--- GIVEN RECORDS ---
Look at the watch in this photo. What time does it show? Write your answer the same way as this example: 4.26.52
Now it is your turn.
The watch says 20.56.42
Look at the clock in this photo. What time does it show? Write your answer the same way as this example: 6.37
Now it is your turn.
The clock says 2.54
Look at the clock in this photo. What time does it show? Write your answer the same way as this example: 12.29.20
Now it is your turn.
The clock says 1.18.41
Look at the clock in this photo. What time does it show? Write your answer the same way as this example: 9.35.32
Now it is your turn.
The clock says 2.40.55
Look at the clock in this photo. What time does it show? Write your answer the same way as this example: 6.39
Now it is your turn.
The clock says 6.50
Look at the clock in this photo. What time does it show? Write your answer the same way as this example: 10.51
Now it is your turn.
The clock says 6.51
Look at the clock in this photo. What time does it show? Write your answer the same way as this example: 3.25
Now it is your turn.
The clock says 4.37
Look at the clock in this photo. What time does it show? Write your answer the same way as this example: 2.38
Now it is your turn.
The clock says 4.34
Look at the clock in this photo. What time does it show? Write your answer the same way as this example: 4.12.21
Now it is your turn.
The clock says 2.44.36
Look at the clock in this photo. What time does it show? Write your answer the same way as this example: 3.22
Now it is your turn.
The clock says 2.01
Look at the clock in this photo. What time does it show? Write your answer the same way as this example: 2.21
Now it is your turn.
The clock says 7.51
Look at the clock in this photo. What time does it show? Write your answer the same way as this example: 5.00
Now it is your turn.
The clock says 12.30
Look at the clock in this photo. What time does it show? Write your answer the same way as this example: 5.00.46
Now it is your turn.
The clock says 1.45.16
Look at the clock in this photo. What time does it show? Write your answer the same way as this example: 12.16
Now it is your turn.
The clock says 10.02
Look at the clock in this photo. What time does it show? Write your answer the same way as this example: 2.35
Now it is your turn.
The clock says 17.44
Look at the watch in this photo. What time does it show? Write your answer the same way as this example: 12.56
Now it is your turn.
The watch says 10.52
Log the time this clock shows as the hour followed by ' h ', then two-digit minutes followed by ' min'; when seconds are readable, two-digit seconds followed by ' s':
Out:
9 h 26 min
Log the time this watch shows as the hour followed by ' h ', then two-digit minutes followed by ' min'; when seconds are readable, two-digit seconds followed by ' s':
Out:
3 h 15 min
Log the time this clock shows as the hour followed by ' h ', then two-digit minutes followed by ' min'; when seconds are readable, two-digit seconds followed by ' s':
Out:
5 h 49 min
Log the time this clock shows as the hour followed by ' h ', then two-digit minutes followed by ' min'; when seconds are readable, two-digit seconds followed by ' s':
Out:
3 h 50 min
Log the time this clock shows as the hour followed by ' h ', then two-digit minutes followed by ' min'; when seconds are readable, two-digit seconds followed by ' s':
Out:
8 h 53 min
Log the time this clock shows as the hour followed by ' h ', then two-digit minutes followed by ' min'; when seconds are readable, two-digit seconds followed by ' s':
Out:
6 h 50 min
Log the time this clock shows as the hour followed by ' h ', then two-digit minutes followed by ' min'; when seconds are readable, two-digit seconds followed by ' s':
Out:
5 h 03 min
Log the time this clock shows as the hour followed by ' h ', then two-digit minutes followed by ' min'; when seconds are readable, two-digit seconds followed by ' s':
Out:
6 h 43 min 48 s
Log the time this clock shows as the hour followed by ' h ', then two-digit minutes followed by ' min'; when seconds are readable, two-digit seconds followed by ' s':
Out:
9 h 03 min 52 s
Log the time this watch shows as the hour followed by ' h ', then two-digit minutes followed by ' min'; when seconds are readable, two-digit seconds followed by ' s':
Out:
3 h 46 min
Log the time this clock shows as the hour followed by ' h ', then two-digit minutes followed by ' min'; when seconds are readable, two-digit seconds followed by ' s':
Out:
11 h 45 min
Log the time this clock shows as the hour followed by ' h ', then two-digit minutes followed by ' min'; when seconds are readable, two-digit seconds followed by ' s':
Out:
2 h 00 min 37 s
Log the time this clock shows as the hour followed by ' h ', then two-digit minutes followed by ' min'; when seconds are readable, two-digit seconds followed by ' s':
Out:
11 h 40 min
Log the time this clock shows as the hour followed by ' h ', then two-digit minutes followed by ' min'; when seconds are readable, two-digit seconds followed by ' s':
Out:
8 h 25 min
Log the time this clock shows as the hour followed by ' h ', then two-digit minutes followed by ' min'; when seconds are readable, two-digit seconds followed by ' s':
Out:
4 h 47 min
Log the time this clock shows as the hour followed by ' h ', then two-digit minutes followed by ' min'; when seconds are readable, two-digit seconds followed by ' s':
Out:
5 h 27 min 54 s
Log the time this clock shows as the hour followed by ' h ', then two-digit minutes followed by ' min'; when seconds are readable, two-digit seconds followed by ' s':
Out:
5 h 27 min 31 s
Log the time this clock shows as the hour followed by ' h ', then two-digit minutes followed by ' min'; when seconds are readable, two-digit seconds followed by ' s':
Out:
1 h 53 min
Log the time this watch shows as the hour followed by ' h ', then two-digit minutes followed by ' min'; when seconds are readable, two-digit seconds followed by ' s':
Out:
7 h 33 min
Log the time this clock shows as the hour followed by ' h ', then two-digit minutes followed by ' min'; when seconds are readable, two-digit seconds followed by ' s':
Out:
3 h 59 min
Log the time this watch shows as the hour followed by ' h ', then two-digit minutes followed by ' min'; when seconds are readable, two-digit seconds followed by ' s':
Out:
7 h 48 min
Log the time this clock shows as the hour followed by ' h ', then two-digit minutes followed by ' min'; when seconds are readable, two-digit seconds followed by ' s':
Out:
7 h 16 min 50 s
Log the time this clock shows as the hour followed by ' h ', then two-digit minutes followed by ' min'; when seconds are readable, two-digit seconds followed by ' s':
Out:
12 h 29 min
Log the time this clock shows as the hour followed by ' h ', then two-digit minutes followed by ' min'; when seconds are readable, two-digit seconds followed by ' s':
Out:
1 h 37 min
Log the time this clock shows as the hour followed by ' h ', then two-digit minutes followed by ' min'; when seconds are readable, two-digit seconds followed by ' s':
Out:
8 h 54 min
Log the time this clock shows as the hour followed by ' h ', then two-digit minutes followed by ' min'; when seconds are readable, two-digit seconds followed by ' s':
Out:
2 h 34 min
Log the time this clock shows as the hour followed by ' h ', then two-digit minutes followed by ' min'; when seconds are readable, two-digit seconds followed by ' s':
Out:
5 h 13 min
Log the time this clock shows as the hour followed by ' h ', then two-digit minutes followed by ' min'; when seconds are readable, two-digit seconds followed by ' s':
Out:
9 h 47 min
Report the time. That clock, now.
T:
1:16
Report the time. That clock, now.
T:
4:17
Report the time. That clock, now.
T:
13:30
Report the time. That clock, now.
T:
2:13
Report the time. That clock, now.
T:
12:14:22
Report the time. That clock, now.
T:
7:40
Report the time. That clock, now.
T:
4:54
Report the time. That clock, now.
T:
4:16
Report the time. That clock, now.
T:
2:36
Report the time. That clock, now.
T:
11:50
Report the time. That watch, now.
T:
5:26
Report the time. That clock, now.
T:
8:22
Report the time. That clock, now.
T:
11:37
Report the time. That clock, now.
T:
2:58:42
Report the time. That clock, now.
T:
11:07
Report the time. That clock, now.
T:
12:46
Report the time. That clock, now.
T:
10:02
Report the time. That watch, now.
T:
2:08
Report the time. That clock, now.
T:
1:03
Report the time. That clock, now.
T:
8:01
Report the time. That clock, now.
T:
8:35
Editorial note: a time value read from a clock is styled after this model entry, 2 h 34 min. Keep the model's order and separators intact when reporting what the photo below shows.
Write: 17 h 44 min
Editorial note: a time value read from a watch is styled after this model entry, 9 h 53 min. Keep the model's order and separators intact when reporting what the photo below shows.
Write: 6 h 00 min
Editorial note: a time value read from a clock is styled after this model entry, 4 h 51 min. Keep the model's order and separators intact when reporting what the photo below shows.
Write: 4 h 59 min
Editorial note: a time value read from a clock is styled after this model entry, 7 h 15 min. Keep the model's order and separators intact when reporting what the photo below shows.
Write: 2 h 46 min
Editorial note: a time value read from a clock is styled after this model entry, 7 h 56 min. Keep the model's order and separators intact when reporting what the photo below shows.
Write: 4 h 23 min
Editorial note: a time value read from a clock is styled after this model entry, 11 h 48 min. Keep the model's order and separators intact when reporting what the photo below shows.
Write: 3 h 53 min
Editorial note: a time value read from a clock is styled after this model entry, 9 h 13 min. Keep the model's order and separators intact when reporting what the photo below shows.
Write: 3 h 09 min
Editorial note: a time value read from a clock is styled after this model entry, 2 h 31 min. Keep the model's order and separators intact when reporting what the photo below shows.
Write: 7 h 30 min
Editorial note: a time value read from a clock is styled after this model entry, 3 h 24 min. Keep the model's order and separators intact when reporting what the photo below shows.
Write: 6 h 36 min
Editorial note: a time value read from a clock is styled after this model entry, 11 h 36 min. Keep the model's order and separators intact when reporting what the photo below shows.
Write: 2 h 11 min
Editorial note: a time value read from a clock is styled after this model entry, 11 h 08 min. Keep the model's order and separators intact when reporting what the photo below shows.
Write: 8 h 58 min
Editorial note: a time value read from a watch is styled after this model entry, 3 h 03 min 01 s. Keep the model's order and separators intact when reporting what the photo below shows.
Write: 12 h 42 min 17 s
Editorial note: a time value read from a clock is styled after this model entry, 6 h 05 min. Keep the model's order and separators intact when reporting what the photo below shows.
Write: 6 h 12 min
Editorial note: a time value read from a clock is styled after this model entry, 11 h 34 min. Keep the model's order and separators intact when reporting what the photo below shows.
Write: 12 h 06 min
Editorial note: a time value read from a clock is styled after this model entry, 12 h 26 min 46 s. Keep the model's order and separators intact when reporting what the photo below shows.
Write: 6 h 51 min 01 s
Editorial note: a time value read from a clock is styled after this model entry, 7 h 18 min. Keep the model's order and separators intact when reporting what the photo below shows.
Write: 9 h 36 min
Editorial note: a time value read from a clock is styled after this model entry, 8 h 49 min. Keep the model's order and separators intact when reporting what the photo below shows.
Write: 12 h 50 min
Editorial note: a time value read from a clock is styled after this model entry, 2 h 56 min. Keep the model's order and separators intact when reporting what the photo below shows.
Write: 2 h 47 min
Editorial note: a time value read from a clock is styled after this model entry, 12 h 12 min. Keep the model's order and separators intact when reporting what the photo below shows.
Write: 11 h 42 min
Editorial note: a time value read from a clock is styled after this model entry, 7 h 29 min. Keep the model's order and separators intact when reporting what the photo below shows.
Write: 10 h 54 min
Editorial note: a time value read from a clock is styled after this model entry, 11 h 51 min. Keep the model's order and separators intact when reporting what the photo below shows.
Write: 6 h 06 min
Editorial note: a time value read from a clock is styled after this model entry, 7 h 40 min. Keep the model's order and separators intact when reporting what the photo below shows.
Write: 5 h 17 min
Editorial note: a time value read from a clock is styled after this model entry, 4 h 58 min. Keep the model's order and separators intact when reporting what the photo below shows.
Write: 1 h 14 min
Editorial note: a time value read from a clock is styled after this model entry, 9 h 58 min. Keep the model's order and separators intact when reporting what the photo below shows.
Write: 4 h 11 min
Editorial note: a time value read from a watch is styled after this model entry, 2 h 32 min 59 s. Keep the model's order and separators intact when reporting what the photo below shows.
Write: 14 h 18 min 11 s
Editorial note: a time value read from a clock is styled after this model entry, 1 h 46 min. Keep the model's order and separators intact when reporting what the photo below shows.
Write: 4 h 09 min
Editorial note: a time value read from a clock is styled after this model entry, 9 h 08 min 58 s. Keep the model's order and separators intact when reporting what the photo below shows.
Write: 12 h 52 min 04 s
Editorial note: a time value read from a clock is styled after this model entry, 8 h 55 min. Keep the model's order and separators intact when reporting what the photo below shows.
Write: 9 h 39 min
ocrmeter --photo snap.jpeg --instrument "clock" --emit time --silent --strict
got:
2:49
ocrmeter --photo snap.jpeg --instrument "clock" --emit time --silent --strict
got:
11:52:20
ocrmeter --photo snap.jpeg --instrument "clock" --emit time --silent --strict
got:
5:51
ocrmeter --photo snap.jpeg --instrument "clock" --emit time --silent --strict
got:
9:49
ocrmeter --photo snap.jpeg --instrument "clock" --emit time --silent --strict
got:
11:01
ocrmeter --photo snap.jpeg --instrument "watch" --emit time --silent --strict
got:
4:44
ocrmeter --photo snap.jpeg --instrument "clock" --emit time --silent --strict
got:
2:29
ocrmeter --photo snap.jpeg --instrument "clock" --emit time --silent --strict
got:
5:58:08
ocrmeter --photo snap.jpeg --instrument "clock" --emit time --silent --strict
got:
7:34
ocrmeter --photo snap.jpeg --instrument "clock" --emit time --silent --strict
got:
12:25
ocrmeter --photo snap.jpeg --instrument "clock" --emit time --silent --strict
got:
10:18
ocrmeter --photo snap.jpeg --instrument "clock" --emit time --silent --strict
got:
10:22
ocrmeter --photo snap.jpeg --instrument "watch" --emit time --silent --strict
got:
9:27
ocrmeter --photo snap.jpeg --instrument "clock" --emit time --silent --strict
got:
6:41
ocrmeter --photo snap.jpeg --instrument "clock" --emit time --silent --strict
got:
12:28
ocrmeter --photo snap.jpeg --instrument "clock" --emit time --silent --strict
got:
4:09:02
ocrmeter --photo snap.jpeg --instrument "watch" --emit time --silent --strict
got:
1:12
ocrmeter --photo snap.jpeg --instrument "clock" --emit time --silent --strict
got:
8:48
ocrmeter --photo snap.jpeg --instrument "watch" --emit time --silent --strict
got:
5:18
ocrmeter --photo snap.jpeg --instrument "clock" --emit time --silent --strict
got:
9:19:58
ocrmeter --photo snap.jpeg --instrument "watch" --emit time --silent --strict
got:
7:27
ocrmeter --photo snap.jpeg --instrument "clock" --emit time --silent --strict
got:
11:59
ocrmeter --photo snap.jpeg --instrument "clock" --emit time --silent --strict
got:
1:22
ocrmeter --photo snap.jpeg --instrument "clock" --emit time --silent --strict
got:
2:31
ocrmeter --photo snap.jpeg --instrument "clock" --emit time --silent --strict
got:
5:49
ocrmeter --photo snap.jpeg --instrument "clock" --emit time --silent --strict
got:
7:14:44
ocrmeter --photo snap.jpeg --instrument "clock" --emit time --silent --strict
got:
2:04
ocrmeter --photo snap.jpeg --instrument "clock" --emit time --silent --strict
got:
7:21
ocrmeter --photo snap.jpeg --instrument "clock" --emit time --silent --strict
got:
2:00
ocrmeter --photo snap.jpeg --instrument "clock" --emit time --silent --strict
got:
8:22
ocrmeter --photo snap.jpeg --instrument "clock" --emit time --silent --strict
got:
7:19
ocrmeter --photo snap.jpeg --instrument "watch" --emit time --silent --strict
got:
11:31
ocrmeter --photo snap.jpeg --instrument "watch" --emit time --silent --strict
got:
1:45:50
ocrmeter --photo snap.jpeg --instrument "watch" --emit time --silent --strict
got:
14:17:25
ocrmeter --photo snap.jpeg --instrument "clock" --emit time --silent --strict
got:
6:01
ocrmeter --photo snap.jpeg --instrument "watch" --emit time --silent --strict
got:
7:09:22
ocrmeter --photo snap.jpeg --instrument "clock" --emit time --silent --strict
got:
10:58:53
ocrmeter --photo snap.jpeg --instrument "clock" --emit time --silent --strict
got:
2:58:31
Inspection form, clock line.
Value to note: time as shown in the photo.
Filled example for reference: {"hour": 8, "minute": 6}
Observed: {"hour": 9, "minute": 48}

--- STATED PROBLEM ---
Quote the data above from its first line through the line containing "The clock says 2.54", including both of those lines.

--- WORKED SOLUTION ---
Look at the watch in this photo. What time does it show? Write your answer the same way as this example: 4.26.52
Now it is your turn.
The watch says 20.56.42
Look at the clock in this photo. What time does it show? Write your answer the same way as this example: 6.37
Now it is your turn.
The clock says 2.54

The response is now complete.